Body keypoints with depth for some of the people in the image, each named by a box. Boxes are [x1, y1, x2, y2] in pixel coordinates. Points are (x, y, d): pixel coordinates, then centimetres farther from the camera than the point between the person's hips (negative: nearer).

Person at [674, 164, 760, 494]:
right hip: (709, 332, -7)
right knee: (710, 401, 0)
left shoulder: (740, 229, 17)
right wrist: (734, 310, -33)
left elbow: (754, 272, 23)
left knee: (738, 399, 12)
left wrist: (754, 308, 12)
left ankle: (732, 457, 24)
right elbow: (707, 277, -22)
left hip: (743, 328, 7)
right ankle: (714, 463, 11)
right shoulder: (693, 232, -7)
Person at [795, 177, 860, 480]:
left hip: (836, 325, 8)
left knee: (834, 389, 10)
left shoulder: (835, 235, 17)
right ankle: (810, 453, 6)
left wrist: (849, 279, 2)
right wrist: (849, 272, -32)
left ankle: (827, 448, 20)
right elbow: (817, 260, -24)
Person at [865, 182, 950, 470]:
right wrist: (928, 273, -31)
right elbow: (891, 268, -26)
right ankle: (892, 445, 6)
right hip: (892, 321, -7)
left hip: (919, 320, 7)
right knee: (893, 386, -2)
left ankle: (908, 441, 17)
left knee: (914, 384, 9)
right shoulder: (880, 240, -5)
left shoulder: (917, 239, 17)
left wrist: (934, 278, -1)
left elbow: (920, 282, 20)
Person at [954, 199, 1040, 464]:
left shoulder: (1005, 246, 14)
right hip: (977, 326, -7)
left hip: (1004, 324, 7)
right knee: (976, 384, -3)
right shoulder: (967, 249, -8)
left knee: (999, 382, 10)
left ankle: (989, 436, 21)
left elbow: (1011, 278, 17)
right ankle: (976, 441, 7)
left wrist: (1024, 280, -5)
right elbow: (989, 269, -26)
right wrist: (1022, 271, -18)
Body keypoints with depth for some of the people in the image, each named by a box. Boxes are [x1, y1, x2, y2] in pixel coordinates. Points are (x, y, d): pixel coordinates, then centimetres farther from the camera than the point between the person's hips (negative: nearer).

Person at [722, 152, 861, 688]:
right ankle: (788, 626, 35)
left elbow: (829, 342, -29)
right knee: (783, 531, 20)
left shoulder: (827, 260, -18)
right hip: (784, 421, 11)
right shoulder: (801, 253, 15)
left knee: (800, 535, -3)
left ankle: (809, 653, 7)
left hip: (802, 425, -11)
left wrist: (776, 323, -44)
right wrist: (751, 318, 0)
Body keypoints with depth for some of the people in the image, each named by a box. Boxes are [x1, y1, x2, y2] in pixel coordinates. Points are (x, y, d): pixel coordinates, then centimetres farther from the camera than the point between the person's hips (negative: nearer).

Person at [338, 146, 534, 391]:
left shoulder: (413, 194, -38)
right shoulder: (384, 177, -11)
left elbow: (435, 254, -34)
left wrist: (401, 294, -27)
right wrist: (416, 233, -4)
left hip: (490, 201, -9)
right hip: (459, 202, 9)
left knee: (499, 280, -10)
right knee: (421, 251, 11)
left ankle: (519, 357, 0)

──────────────────────────────

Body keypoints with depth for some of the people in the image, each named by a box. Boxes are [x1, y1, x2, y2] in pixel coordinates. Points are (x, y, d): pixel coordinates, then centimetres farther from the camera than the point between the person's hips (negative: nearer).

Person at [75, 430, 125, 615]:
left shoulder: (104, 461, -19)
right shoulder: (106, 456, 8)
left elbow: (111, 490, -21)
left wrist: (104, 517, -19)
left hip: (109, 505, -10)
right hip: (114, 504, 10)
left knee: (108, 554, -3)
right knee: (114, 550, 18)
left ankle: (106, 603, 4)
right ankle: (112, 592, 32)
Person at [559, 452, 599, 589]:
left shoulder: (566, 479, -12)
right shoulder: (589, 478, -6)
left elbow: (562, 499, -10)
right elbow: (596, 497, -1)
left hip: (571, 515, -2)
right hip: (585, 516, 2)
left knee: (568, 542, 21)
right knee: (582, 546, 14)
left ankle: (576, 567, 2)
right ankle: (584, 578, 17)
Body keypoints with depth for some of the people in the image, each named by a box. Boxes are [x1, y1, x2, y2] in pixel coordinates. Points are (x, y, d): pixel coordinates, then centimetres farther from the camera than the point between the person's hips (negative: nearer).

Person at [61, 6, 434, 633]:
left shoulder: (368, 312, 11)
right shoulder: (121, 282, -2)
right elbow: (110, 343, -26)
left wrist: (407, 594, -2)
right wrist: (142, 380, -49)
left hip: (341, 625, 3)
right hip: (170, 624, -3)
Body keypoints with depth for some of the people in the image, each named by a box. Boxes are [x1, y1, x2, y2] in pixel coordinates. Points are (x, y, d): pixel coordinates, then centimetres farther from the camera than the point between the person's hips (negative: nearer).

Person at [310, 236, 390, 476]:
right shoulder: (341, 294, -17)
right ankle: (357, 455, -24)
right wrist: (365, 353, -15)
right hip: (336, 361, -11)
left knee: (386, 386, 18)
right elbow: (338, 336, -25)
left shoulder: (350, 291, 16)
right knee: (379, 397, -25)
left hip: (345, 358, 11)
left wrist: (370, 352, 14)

──────────────────────────────

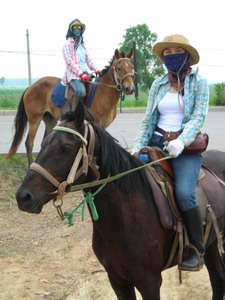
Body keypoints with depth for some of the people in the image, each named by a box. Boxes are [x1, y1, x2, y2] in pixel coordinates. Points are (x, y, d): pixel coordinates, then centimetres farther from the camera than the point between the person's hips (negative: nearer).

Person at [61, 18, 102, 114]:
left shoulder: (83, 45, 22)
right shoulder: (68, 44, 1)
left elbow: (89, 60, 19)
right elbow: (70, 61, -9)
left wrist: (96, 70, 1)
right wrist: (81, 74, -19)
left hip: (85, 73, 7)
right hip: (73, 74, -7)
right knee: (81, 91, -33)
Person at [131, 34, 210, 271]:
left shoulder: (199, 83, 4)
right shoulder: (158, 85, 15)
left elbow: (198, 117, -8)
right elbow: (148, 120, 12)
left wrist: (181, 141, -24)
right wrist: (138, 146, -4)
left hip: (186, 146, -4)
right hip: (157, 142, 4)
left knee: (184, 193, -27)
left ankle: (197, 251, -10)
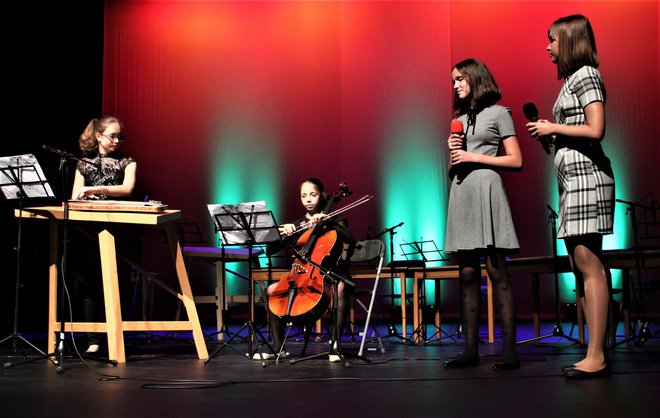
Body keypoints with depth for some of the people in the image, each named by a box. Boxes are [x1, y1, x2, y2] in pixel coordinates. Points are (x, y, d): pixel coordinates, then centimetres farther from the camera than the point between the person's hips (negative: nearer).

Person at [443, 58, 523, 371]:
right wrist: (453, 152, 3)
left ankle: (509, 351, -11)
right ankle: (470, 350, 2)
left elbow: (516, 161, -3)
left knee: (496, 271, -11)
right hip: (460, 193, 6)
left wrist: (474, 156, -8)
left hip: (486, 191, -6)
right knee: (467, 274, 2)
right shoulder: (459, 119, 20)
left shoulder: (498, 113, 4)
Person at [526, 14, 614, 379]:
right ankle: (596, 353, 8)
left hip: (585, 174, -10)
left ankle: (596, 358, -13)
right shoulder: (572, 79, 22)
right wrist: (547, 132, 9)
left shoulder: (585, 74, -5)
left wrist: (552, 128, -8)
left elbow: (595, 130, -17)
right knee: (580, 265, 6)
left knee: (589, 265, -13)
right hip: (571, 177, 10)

──────────────────────────────

• TO DO
Rescale the records from the line with "left ankle: (197, 251, -10)" up to and including the line with "right shoulder: (459, 119, 20)". Reproduce those lines alone with all accompanying text unchanged, but multiply every keypoint coordinate and depth value by 1.95, round each to a whole number with halves rounded up, and omit the pictures.

• SOLUTION FOR THIS EXERCISE
left ankle: (384, 489, -20)
Body keypoints with depth for some of the people in the image, each named by a box. Boxes are [x1, y1, x2, y2] in pixel coordinates. Points are (x, y, d): pixel coordinates, then centimetres farther from the camera than the point between the person's hips (negative: nearer).

Person at [443, 58, 523, 371]:
right wrist: (883, 296, 6)
left ankle: (993, 684, -21)
right ankle: (917, 683, 4)
left elbow: (1006, 314, -6)
left knee: (967, 528, -21)
right hip: (897, 376, 12)
left wrist: (924, 304, -16)
left hip: (948, 372, -12)
right knee: (911, 534, 4)
right shoulder: (895, 232, 39)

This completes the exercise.